Dense vs. Sparse vs. Hybrid Search

Dense Vectors

Generated by neural embedding models. Capture semantic meaning. Struggle with exact keyword matching and rare terms (e.g., product codes, proper nouns not in training data).

Sparse Vectors (BM25 / SPLADE)

The classic keyword search approach. Each dimension corresponds to a vocabulary term. Excellent at exact matching, terrible at synonyms and paraphrase.

Hybrid: Best of Both

Qdrant supports hybrid search natively using Reciprocal Rank Fusion (RRF) — run both retrievals, merge the ranked lists, take the top-k from the merged result.

from qdrant_client.models import Prefetch, FusionQuery, Fusion, SparseVector

results = await client.query_points(
    collection_name="my_docs",
    prefetch=[
        Prefetch(query=dense_vector, using="dense", limit=20),
        Prefetch(query=SparseVector(indices=sparse_indices, values=sparse_values),
                 using="sparse", limit=20),
    ],
    query=FusionQuery(fusion=Fusion.RRF),
    limit=5,
    with_payload=True,
)

For most production RAG systems, hybrid search improves recall by 10–20% over dense-only, especially on domain-specific or technical content.

Payload Filtering

A vector database isn’t just for retrieval — you also need to filter by metadata.
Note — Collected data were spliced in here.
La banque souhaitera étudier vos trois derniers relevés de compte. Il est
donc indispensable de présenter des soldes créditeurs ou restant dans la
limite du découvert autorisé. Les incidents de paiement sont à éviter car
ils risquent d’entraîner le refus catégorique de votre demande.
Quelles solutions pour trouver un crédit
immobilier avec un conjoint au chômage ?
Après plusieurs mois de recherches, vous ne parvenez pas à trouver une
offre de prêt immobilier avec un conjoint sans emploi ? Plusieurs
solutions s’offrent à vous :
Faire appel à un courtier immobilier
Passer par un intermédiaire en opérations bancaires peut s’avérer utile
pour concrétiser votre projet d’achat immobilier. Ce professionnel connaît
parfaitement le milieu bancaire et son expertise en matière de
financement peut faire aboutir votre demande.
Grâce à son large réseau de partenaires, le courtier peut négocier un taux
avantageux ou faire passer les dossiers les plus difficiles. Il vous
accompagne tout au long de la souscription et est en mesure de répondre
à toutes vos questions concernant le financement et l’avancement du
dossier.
Qdrant stores arbitrary JSON payloads alongside vectors and can filter at query time without a post-processing step.

from qdrant_client.models import Filter, FieldCondition, MatchValue

results = await client.query_points(
    collection_name="my_docs",
    query=query_vector,
    using="dense",
    query_filter=Filter(
        must=[
            FieldCondition(key="source", match=MatchValue(value="technical_manual")),
            FieldCondition(key="year", range={"gte": 2024}),
        ]
    ),
    limit=5,
)

Important: Create payload indexes for fields you filter on. Without an index, Qdrant scans the full payload for every candidate — that erases the ANN speed advantage.
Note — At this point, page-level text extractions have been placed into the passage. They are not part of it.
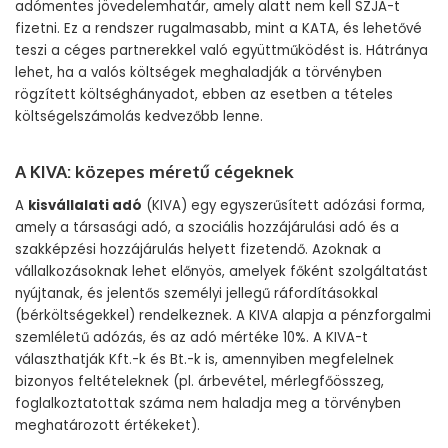
adómentes jövedelemhatár, amely alatt nem kell SZJA-t
fizetni. Ez a rendszer rugalmasabb, mint a KATA, és lehetővé
teszi a céges partnerekkel való együttműködést is. Hátránya
lehet, ha a valós költségek meghaladják a törvényben
rögzített költséghányadot, ebben az esetben a tételes
költségelszámolás kedvezőbb lenne.
A KIVA: közepes méretű cégeknek
A
kisvállalati adó
(KIVA) egy egyszerűsített adózási forma,
amely a társasági adó, a szociális hozzájárulási adó és a
szakképzési hozzájárulás helyett fizetendő. Azoknak a
vállalkozásoknak lehet előnyös, amelyek főként szolgáltatást
nyújtanak, és jelentős személyi jellegű ráfordításokkal
(bérköltségekkel) rendelkeznek. A KIVA alapja a pénzforgalmi
szemléletű adózás, és az adó mértéke 10%. A KIVA-t
választhatják Kft.-k és Bt.-k is, amennyiben megfelelnek
bizonyos feltételeknek (pl. árbevétel, mérlegfőösszeg,
foglalkoztatottak száma nem haladja meg a törvényben
meghatározott értékeket).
await client.create_payload_index(
    collection_name="my_docs",
    field_name="source",
    field_schema="keyword",
)

Choosing a Vector Database

DB	Best For	Notes
Qdrant	Production open-source	Rust core, excellent Python SDK, hybrid search built-in
Pinecone	Managed cloud, fast setup	Expensive at scale, less control
pgvector	Already on PostgreSQL	HNSW support since 0.7.0, but slower than dedicated DBs
Weaviate	GraphQL API, multi-modal	Heavier operationally
Chroma	Local dev and prototyping	Not production-tested at scale

For most teams building RAG: Qdrant on Docker locally, Qdrant Cloud for production. The API is identical; you change one URL string.

Production Checklist

Index built with ef_construct >= 100; raise to 200 if recall is below expectations
Payload indexes created for all filter fields
Collection backed by persistent storage (not in-memory)
Async client (AsyncQdrantClient) for all FastAPI or async paths
Batch upsert — don’t insert individual vectors in a loop
Collection snapshots scheduled for backup

A vector database is infrastructure. Get it right once, and it runs quietly for years. Get it wrong — missing indexes, sync client in async code, no backups — and you’ll feel it in production.